Note 6.2: Departmental major budget variances for 2019-20

Explanations of major variances

Affected line items (and statement)

Sale of goods and services/Trade and other receivables

Many marketing events were cancelled or postponed due to COVID-19 during 2019-20, which impacted own-source revenue for user-pay activities. There was also a decline in export licences due to a combination of the system change over with new processes, as well as a decline in renewals and new exporters entering the market due to COVID-19.

  • Statement of Comprehensive Income - Revenue
  • Statement of Financial Position - Asset

Supplier expenditure/Suppliers payable

Supplier expenses were also impacted mainly by the cancellation or postponement of marketing activities due to COVID-19. The PBS Supplier expenses also include lease payments, which are now assets and liabilities under the new AASB 16 accounting standard.

  • Statement of Comprehensive Income - Expenses
  • Statement of Financial Position - Liabilities
  • Cash Flow Statement

Depreciation/Amortisation/Intangibles

Depreciation and Amortisation is higher due to the new accounting treatment of leases (AASB 16). The PBS budget included leases under suppliers. However the Intangibles actuals are less than budget due to a calculation error in the PBS. The opening balance of intangibles included a portion of the new WALAS system, but due to the project rolling into the 2019-20 financial year, a further total project cost was added to the capital items in the PBS, therefore overstating the project budget.

  • Statement of Comprehensive Income - Expenses
  • Statement of Financial Position - Asset
  • Cash Flow Statement

Buildings & leasehold improvements/Lease Liabilities

At the time of PBS preparation and publication, it was unknown what the impact of AASB 16 would be. Leases were shown under suppliers in the PBS numbers.

  • Statement of Financial Position - Asset & Liabilities
  • Cash Flow Statement

Plant and equipment

The plant and equipment PBS budget included a refresh of staff computers and laptops, however this has been delayed until 2020-21.

  • Statement of Financial Position - Asset
  • Cash Flow Statement

Prepayments

Prepayments on the Statement of Financial Position in 2019-20 include prepaid expenses for marketing events that have now been postponed until 2020-21. It also includes a significant cost for the International Masters of Wine Symposium to be held in Adelaide in 2022.

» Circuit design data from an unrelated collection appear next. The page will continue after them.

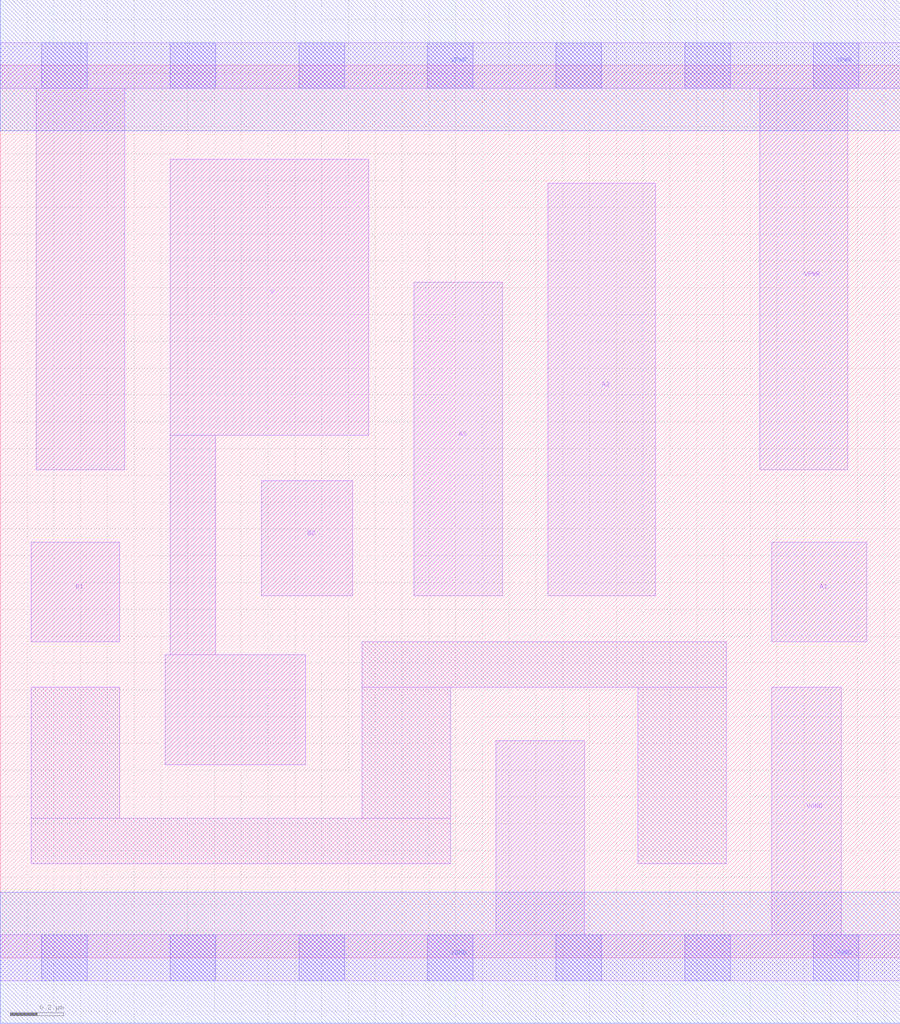
<source format=lef>
# Copyright 2020 The SkyWater PDK Authors
#
# Licensed under the Apache License, Version 2.0 (the "License");
# you may not use this file except in compliance with the License.
# You may obtain a copy of the License at
#
#     https://www.apache.org/licenses/LICENSE-2.0
#
# Unless required by applicable law or agreed to in writing, software
# distributed under the License is distributed on an "AS IS" BASIS,
# WITHOUT WARRANTIES OR CONDITIONS OF ANY KIND, either express or implied.
# See the License for the specific language governing permissions and
# limitations under the License.
#
# SPDX-License-Identifier: Apache-2.0

VERSION 5.7 ;
  NAMESCASESENSITIVE ON ;
  NOWIREEXTENSIONATPIN ON ;
  DIVIDERCHAR "/" ;
  BUSBITCHARS "[]" ;
UNITS
  DATABASE MICRONS 200 ;
END UNITS
MACRO sky130_fd_sc_ms__o32ai_1
  CLASS CORE ;
  SOURCE USER ;
  FOREIGN sky130_fd_sc_ms__o32ai_1 ;
  ORIGIN  0.000000  0.000000 ;
  SIZE  3.360000 BY  3.330000 ;
  SYMMETRY X Y ;
  SITE unit ;
  PIN A1
    ANTENNAGATEAREA  0.312600 ;
    DIRECTION INPUT ;
    USE SIGNAL ;
    PORT
      LAYER li1 ;
        RECT 2.880000 1.180000 3.235000 1.550000 ;
    END
  END A1
  PIN A2
    ANTENNAGATEAREA  0.312600 ;
    DIRECTION INPUT ;
    USE SIGNAL ;
    PORT
      LAYER li1 ;
        RECT 2.045000 1.350000 2.445000 2.890000 ;
    END
  END A2
  PIN A3
    ANTENNAGATEAREA  0.312600 ;
    DIRECTION INPUT ;
    USE SIGNAL ;
    PORT
      LAYER li1 ;
        RECT 1.545000 1.350000 1.875000 2.520000 ;
    END
  END A3
  PIN B1
    ANTENNAGATEAREA  0.312600 ;
    DIRECTION INPUT ;
    USE SIGNAL ;
    PORT
      LAYER li1 ;
        RECT 0.115000 1.180000 0.445000 1.550000 ;
    END
  END B1
  PIN B2
    ANTENNAGATEAREA  0.312600 ;
    DIRECTION INPUT ;
    USE SIGNAL ;
    PORT
      LAYER li1 ;
        RECT 0.975000 1.350000 1.315000 1.780000 ;
    END
  END B2
  PIN Y
    ANTENNADIFFAREA  0.959300 ;
    DIRECTION OUTPUT ;
    USE SIGNAL ;
    PORT
      LAYER li1 ;
        RECT 0.615000 0.720000 1.140000 1.130000 ;
        RECT 0.635000 1.130000 0.805000 1.950000 ;
        RECT 0.635000 1.950000 1.375000 2.980000 ;
    END
  END Y
  PIN VGND
    DIRECTION INOUT ;
    USE GROUND ;
    PORT
      LAYER li1 ;
        RECT 0.000000 -0.085000 3.360000 0.085000 ;
        RECT 1.850000  0.085000 2.180000 0.810000 ;
        RECT 2.880000  0.085000 3.140000 1.010000 ;
      LAYER mcon ;
        RECT 0.155000 -0.085000 0.325000 0.085000 ;
        RECT 0.635000 -0.085000 0.805000 0.085000 ;
        RECT 1.115000 -0.085000 1.285000 0.085000 ;
        RECT 1.595000 -0.085000 1.765000 0.085000 ;
        RECT 2.075000 -0.085000 2.245000 0.085000 ;
        RECT 2.555000 -0.085000 2.725000 0.085000 ;
        RECT 3.035000 -0.085000 3.205000 0.085000 ;
      LAYER met1 ;
        RECT 0.000000 -0.245000 3.360000 0.245000 ;
    END
  END VGND
  PIN VPWR
    DIRECTION INOUT ;
    USE POWER ;
    PORT
      LAYER li1 ;
        RECT 0.000000 3.245000 3.360000 3.415000 ;
        RECT 0.135000 1.820000 0.465000 3.245000 ;
        RECT 2.835000 1.820000 3.165000 3.245000 ;
      LAYER mcon ;
        RECT 0.155000 3.245000 0.325000 3.415000 ;
        RECT 0.635000 3.245000 0.805000 3.415000 ;
        RECT 1.115000 3.245000 1.285000 3.415000 ;
        RECT 1.595000 3.245000 1.765000 3.415000 ;
        RECT 2.075000 3.245000 2.245000 3.415000 ;
        RECT 2.555000 3.245000 2.725000 3.415000 ;
        RECT 3.035000 3.245000 3.205000 3.415000 ;
      LAYER met1 ;
        RECT 0.000000 3.085000 3.360000 3.575000 ;
    END
  END VPWR
  OBS
    LAYER li1 ;
      RECT 0.115000 0.350000 1.680000 0.520000 ;
      RECT 0.115000 0.520000 0.445000 1.010000 ;
      RECT 1.350000 0.520000 1.680000 1.010000 ;
      RECT 1.350000 1.010000 2.710000 1.180000 ;
      RECT 2.380000 0.350000 2.710000 1.010000 ;
  END
END sky130_fd_sc_ms__o32ai_1

</source>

  • Statement of Financial Position - Asset

Research and development contracts - payables

As at 30 June, there was expenditure accrued for project milestone payments where an invoice had not been received yet. These are timing issues, and are expected to be settled in 2020-21.

  • Statement of Financial Position - Liability
  • Cash Flow Statement

Other payables

Other payables in the actuals includes revenue which has been deferred until 2020-21. User-pay activities that were postponed due to COVID-19 were not refunded but instead carried over onto the balance sheet.

  • Statement of Financial Position - Liability
  • Cash Flow Statement

Employee provisions

The employee provision is higher than budget mainly due to two factors. Employees defered taking annual leave during the later part of 2019-20 due to travel restrictions in place because of COVID-19. There are also several employees who are now entitled to Long service leave which has not been taken as yet.